Ask yourself this? Can you identify a month, or even a week, over the last two years when you have not had a package arrive at your doorstep thanks to online shopping? We’re guessing the answer is no for you and for most Americans. This is the world we live in now and it’s driving significant growth within the logistics and supply chain industry.

“Retail’s loss is industrial’s gain,” said JLL Managing Director Frank Petz. “Distribution centers are replacing many retail stores, creating somewhat of a zero-sum game. At the same time, urbanization is driving more people into cities, where they’re no longer going into stores or malls, instead, getting what they need delivered right to their doorsteps.”

You don’t have to look much further than the fact that 30 to 40 percent of “big box” industrial real estate demand today has a direct correlation to e-commerce to see this growing trend.

“The market is very strong right now,” said Rick Schuhwerk, Managing Director of JLL’s New England Industrial Brokerage Group. “We’re living in a world of e-commerce that is only going to get better. If you think that right now only 9% of total retail sales are online, imagine where we’re headed in the future. More product is going to be shipping direct from the warehouse which is only going to increase demand for more distribution centers in major cities like Boston.”

◆ **Given data**

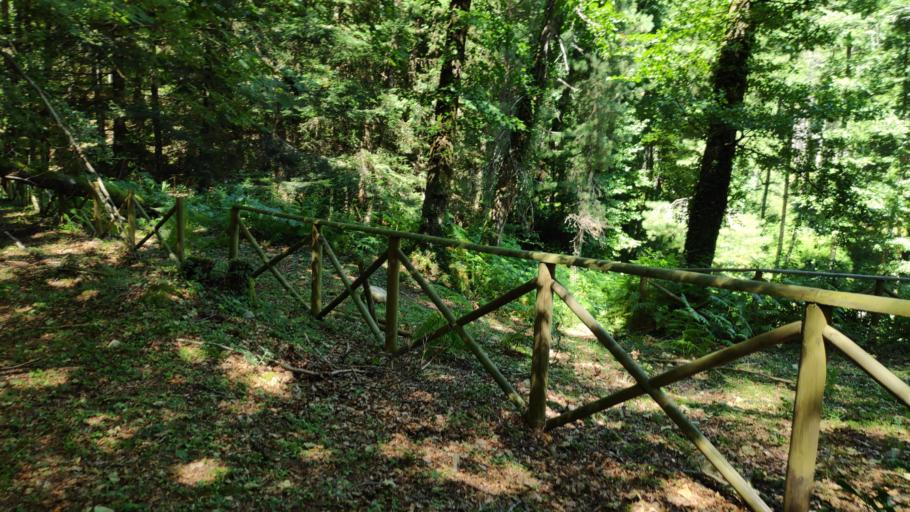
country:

◆ **The problem**
Decide whether each statement agrees with the text on e-commerce and industrial real estate. Answer yes or no for each, and quote the words from the text that settle it.
1. Frank Petz says distribution centers are replacing many retail stores.
2. The text says e-commerce accounts for 30 to 40 percent of all retail sales.
3. Rick Schuhwerk says about half of total retail sales are currently online.

◆ **Response to this task**
1. Yes: "Distribution centers are replacing many retail stores"
2. No: "30 to 40 percent of “big box” industrial real estate demand today has a direct correlation to e-commerce"
3. No: "right now only 9% of total retail sales are online"